Fig. 3.

HyLATS regulates cellular localization of HyYap and the budding rate. (A, A′, A1, and A2) Apical view of Hydra ectoderm electroporated with shHyLATS/shGFP and immunostained for GFP and HyYap; the border between GFP⁺ and GFP⁻ areas is marked; arrows point to nuclei; A1 and A2 are high magnification of GFP⁻ and GFP⁺ areas. Nuclear abundance of HyYap increases in GFP⁻ ectodermal epithelial cells. (B) Graph shows the ratio of nuclear HyYap intensities between GFP⁻ and GFP⁺ areas of GFP polyps electroporated with either shGFP or shGFP/shHyYap. Note, that electroporation with shGFP alone does not affect the nuclear abundance of HyYap (GFP⁻/GFP⁺ ∼1).

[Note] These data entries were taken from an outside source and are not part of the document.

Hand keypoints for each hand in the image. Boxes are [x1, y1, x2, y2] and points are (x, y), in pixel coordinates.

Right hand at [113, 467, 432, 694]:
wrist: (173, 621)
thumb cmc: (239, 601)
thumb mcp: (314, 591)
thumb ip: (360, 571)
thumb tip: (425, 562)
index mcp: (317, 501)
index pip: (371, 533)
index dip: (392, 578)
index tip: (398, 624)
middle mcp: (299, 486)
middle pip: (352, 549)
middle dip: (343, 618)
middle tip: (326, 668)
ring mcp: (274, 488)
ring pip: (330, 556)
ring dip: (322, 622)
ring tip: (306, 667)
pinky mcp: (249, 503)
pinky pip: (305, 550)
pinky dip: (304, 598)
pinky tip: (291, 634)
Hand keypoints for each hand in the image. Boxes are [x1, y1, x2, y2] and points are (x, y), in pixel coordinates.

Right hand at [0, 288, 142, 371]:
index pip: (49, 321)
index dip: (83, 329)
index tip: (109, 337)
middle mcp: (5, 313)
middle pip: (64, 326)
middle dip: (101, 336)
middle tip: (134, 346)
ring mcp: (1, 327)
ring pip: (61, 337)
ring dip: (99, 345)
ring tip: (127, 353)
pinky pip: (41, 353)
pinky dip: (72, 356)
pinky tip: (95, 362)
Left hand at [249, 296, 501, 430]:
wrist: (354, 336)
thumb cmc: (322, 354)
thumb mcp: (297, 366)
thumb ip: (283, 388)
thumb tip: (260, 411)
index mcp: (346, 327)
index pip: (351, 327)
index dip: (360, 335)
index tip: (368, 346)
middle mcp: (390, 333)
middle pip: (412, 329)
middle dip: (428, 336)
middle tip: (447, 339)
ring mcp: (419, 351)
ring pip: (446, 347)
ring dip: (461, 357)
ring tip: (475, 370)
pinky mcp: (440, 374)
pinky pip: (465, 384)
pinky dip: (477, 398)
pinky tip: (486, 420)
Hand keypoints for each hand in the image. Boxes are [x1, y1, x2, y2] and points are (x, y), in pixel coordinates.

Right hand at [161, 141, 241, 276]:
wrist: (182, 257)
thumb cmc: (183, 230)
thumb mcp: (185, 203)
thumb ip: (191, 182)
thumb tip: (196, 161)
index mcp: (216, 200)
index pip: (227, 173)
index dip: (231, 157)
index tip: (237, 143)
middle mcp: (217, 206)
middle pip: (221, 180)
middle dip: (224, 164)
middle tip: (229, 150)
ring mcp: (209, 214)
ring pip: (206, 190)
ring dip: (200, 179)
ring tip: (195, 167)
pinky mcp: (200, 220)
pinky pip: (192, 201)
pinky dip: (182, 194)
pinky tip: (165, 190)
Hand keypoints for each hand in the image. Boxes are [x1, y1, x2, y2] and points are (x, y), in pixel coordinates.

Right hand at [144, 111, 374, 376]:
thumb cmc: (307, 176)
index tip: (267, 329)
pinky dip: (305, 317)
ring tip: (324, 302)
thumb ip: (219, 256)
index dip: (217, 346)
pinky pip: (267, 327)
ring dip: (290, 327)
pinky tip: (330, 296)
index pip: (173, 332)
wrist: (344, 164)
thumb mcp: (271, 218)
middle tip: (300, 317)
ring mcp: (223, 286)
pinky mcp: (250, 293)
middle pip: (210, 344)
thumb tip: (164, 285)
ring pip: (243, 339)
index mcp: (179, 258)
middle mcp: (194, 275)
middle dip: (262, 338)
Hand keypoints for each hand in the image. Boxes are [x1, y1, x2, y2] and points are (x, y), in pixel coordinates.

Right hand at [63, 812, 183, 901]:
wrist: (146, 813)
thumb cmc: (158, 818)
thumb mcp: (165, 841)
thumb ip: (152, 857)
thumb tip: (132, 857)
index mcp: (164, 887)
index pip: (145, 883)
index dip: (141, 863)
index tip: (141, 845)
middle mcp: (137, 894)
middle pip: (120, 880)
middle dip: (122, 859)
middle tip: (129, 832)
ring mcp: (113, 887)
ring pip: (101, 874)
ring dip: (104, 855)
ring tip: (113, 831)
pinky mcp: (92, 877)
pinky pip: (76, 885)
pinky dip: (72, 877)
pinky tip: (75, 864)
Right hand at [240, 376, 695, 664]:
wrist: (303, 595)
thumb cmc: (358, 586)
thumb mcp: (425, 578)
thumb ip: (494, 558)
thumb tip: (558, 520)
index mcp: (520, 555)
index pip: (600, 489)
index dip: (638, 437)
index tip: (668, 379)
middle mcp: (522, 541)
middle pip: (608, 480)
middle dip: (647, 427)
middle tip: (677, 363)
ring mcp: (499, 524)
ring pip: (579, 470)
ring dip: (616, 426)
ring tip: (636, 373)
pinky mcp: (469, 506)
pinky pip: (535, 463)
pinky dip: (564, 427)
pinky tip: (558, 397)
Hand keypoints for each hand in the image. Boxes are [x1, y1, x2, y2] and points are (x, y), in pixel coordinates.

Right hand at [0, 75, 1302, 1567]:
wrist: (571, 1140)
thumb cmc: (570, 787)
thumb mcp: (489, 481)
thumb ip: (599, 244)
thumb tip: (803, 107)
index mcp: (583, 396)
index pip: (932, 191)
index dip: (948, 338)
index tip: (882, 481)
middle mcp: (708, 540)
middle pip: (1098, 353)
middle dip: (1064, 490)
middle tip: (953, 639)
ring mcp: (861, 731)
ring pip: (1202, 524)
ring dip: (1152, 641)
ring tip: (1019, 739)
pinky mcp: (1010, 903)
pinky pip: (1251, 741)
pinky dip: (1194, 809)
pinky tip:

The average intensities of immunostaining were measured and the ratios were calculated individually for each animal; n, number of polyps; two-tailed unpaired t test. (C) Graph shows the ratio between nuclear and cytoplasmic HyYap in nonelectroporated GFP⁺ ectodermal epithelial cells, cells electroporated with shGFP alone, and cells electroporated with shGFP/shHyLats. Nuclear/cytoplasmic ratio was measured and calculated for each individual cell. N, number of cells; n, number of polyps; two-tailed unpaired t test. (D) Graph shows the budding rate of hydras electroporated with either shGFP (control), shHyLats/shGFP, shHyLats/shHyYap, or shHyYap/shGFP. n, number of experiments; 10 to 20 polyps were used in each experiment for each condition; two-tailed unpaired t test. P values are: ns (P > 0.05), *(P ≤ 0.05), **(P ≤ 0.01), ***(P ≤ 0.001).